This venerable gentleman is one of the leading stockmen and farmers in the reservation portion of Nez Perces county, being at the present time not only doing a general farming business on his estate one half mile east of Kippen, but also breeding some excellent specimens of Percheron and Clyde horses.|
William Cunningham was born in Bradford county, Pennsylvania in 1834, being the son of Jacob and Emily (Nichols) Cunningham. The father was born in New Jersey in 1821 and died in 1894. His people were pioneers in Pennsylvania and he was a soldier in the Civil war, being in Company I, Tenth Illinois, under Generals Halleck and Curtis. The mother of our subject was born in Pennsylvania, in 1809 and died in 1899, aged ninety-one. The family removed to New York, and thence to Ohio and when William was eleven they went to Michigan. There he grew to manhood and received his education. When he was twenty-six, he went to Champaign county, Illinois, the family all going, and there he enlisted in Company I, Tenth Illinois Cavalry, in September, 1861, his father also enlisting at about the same date. Our subject served two years under General Halleck and was taken with measles which settled on his lungs and so dreadful was the effect of this disease that he was unable to speak above a whisper for three years. At the close of the war he returned to Illinois and remained on the farm until 1866, then went to Indiana and railroaded for a number of years and then came west to Portland and followed the same business for some time. He spent three years in the Yakima country in Washington, and then went to the reservation and secured his present place, which he has cultivated and improved in a becoming manner. March, 1896, was the date of his settlement here and he has always been known as one of the substantial and progressive men of the community.

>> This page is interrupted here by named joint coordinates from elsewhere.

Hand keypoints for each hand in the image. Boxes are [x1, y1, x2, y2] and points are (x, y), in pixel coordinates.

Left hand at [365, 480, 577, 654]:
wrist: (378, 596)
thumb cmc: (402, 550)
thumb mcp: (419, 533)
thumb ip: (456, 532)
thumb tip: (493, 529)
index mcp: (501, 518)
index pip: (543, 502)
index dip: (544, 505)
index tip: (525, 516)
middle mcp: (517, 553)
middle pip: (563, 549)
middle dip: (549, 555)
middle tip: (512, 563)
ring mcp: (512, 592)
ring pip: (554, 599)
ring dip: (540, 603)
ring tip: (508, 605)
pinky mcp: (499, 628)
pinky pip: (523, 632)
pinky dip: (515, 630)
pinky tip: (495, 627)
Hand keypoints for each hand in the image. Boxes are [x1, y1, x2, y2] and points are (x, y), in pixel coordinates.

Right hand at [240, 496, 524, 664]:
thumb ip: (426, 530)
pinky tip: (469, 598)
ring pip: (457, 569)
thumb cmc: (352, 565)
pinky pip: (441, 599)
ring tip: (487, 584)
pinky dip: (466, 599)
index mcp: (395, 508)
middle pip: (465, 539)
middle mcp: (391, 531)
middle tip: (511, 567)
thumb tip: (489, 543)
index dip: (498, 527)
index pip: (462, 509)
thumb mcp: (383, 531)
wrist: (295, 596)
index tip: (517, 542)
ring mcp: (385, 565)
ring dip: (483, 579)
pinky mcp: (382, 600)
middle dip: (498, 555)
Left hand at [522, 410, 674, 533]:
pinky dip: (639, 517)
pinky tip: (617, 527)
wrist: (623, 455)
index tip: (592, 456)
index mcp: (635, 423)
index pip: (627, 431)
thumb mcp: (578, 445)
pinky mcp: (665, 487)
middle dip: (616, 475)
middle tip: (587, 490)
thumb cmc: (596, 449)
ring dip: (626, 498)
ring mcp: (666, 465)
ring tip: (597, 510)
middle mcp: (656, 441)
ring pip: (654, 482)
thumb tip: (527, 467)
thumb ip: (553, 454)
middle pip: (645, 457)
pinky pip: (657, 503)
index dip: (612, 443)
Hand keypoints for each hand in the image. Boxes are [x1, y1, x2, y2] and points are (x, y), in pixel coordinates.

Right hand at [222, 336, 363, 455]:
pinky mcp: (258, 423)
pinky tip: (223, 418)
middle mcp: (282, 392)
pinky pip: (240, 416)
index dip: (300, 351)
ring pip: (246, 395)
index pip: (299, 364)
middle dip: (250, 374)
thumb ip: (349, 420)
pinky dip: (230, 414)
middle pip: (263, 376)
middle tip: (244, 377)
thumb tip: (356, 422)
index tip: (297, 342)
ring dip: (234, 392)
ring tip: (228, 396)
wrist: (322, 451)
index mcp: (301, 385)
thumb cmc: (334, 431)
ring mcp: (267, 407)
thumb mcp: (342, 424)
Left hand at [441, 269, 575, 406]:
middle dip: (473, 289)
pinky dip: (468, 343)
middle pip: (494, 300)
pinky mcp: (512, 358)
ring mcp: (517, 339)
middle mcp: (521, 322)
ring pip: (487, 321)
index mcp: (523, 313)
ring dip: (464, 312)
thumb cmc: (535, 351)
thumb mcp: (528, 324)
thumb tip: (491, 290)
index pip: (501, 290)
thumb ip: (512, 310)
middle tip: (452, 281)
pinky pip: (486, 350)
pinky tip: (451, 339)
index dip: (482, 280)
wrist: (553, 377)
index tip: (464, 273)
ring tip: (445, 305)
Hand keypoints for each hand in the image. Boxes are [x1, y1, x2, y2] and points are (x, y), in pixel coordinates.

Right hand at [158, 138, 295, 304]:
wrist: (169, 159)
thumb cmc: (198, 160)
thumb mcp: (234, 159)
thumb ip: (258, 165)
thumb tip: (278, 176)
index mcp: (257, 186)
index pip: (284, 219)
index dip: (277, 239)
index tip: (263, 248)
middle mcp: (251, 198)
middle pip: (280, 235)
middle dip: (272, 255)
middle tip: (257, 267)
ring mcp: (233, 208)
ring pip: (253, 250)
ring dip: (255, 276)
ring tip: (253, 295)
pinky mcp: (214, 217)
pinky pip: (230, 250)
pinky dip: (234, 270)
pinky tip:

In 1862, in Illinois, Mr. Cunningham married Miss Ann, daughter of Barnabas Howe, a farmer and pioneer in Indiana. Mrs. Cunningham was born in Indiana, in 1838 and has one brother, Ira, at Lapwai, Idaho. Mr. Cunningham has two sisters, Ellen Knapp and Ida Donaldson, both in Iowa. Six children have been born to Mr. and Mrs. Cunningham, Emma and William, deceased; Cora Smith, Pearl Parkin, and Esther Tipton, in Nez Perces county; Earl, at home. Mr. Cunningham is a member of the G. A. R., and is an active Republican. He is a man who has achieved success in his labors, has sustained an unsullied reputation, has always been a stanch and upright man and is now enjoying the golden days of his life in plenty.